==== Selection

I'm back. I'm here...and I'm ready to spill.my.guts.


It's been a little while since my last post asking for your thoughts and your prayers. Life has been busy, messy and a bit overwhelming for me. I've been waiting, writing, re-writing and thinking about all of the changes going on with my little family right now. It's been one big roller coaster around here...

Emotionally...I've practically been bipolar. I have absolutely no idea how my husband handles that...
...and the fact that he still loves me after one of my weepy-laughing-yelling-pouting-joking fits is absolutely amazing to me.

Mentally...I've been completely blank. COMPLETELY exhausted. 
Harold asked me the other night, "What are you thinking about?"

I sat there, staring at my hands trying to remember the last time I actually thought about anything of worth...

"I'm...not..."
"...well, that's a first."

[[It's true.]]
I actually specifically remember this one time, when I was a little kid, sitting in my room just trying to make myself not think about anything. I couldn't get my mind to shut off. It just kept going...and going...and going...

Physically...well...I haven't been to the gym in a few weeks. And it shows. Uggggh.



Even though I have been trying to come up with some way of letting out all of these emotions, thoughts and frustrations, I'm actually glad that I have waited to post anything about it. Sometimes it is better to allow yourself to work through things in the privacy of your own mind, your own home, within the safety of your own marriage. It's something that I have to actually remind myself of, that it's ok to keep some things to myself. Especially when it is so easy to publicly vent, through one or all of these ridiculously addictive social media outlets, I really have to take the time and make the effort to keep myself from over-sharing.

Now, after taking that time and sifting through my own thoughts and feelings on the subject, I'm feeling better. I am feeling good. There are still a few moments where I have to fight off the worry, the uneasiness about stepping out into the world with questions unanswered. But overall, for the most part, Harold and I are happy and ready to move forward...so...here we go...


Harold is being discharged from the United States Navy.


PHEW!

Such a lot to say in so few words.

I know there will be a lot of questions, a lot of rumors, a lot of emotions...and I am going to just say right now that we have a lot of questions, have heard a lot of rumors and are still dealing with a lot of emotions ourselves. We will do the best that we can to answer, confirm, deny and listen...but really, we don't know much more than what I am going to post right here, right now...

========
==== Given data

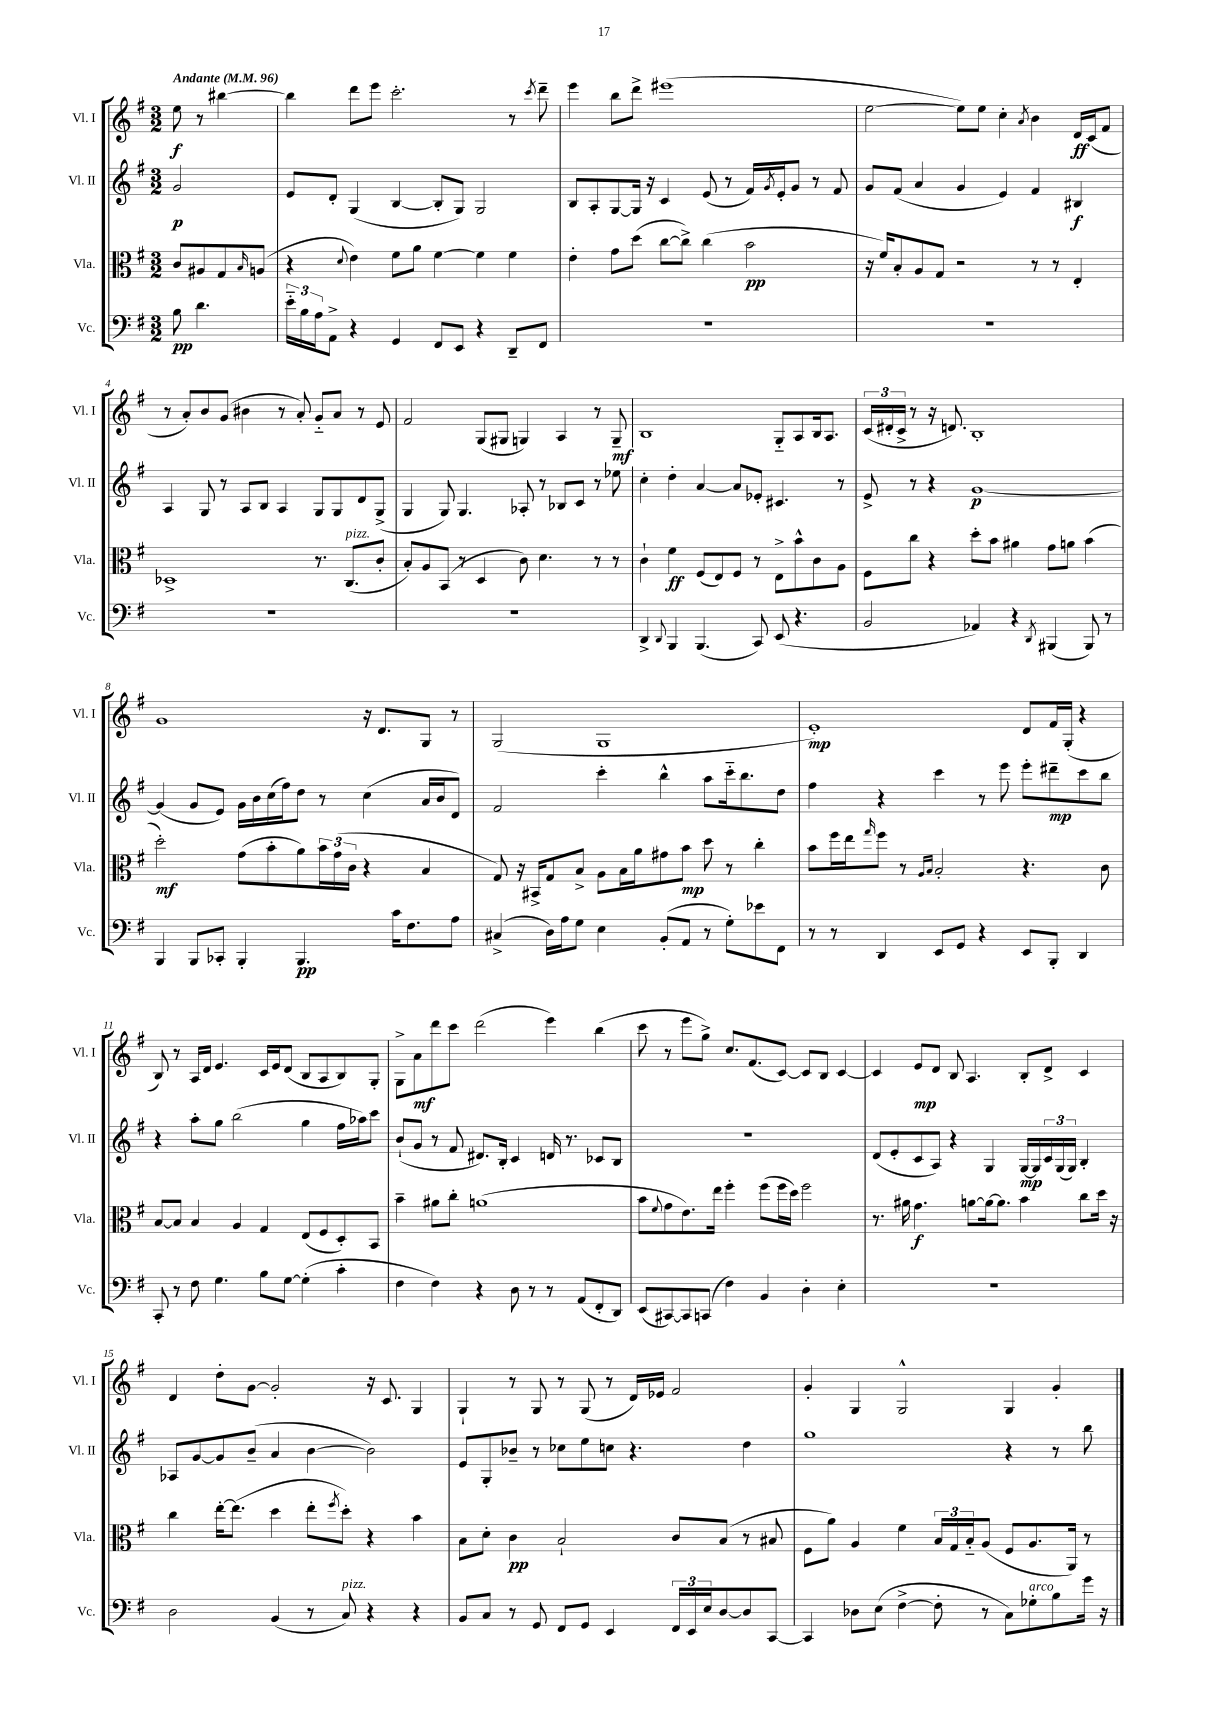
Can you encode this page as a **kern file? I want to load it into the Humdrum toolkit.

========

Answer these questions using the blog post:
1. What question did Harold ask the writer the other night?
2. How long has it been since the writer went to the gym?
3. Which military service is Harold being discharged from?

Response to this task |
1. "What are you thinking about?"
2. A few weeks.
3. The United States Navy.